Tiada suatu jiwa melainkan telah disediakan pelindungnya oleh Allah dari berbagai bencana, bahaya,  bahkan mengatur segala urusannya hingga selesai masa ajalnya (Tafsir Ibnu Katsir)

Kajian ini dibuka dengan sumpah Allah atas langit dan atas sesuatu yang datang di malam hari. Apakah yang pasti datang di malam hari ?. Adalah bintang yang bersinar tajam. Melalui firman ini, Jiwa kita dibawa kepada sesuatu yang real yang mampu kita tangkap melalui indra kita. Itulah realitas bagi kita. Dan Allah bersumpah atas realitas ini. Kemudian disisi lainnya Allah juga mengkhabarkan bahwa ada sebuah realitas yang lain, yang bagi manusia masih ghaib keadaannya. Sesuatu yang ghaib ini, sesungguhnya keadaannya sama halnya dengan realitas langit dan realitas sesuatu yang pasti datang di malam hari yaitu realitas adanya bintang-bintang. Kita diajak untuk berfikir untuk memaknai realitas dan gahib itu sendiri dalam kesadaran kita.

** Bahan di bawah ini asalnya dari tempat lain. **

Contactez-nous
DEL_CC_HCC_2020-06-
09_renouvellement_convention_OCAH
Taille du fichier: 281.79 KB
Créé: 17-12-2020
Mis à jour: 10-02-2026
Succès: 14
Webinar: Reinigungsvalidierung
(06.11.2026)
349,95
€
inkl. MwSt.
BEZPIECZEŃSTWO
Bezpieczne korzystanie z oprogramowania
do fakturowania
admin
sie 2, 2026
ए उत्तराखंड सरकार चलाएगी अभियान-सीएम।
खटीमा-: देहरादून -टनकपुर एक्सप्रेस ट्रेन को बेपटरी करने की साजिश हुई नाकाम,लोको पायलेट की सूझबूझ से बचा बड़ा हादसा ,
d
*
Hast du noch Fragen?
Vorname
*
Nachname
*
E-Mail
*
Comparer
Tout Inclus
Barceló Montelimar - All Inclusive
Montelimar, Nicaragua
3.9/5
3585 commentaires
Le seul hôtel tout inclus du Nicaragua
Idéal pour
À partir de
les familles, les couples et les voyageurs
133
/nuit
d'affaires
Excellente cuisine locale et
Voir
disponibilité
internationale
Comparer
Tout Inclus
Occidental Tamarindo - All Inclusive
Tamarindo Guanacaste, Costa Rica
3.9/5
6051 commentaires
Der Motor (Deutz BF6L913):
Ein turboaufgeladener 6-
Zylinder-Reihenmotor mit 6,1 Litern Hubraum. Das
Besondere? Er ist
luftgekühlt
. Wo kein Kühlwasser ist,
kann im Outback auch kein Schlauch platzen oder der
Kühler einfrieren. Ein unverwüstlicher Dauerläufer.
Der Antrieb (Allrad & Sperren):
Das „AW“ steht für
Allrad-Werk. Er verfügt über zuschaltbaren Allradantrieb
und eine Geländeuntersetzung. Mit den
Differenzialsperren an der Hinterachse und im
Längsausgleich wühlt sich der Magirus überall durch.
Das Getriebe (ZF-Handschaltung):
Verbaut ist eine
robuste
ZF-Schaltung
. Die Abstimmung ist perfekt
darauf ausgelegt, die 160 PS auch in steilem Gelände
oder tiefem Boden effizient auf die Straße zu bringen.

Melalui hikmah surah ini. Jiwa kita dibenturkan keadalam pemahaman atas hakekat realitas. Mampukah kita memahami hakekat realitas sesungguhnya. Mampukah kita menerima keadaan realitas diatas realitas yang nampak oleh indra kita. Selanjutnya kita berupaya untuk melakukan  penerimaan dan memasukan ke dalam keyakinan kita,  kesadaran kita akan memilih, menentukan skala prioritas manakah hakekat realitas yang sesungguhnya. Manakah yang  lebih realitas dan manakah yang  ghaib. Menempatkan pemahaman itu dalam manzilahnya masing-masing, sehingga kita tidak ditipu oleh pandangan mata kita. 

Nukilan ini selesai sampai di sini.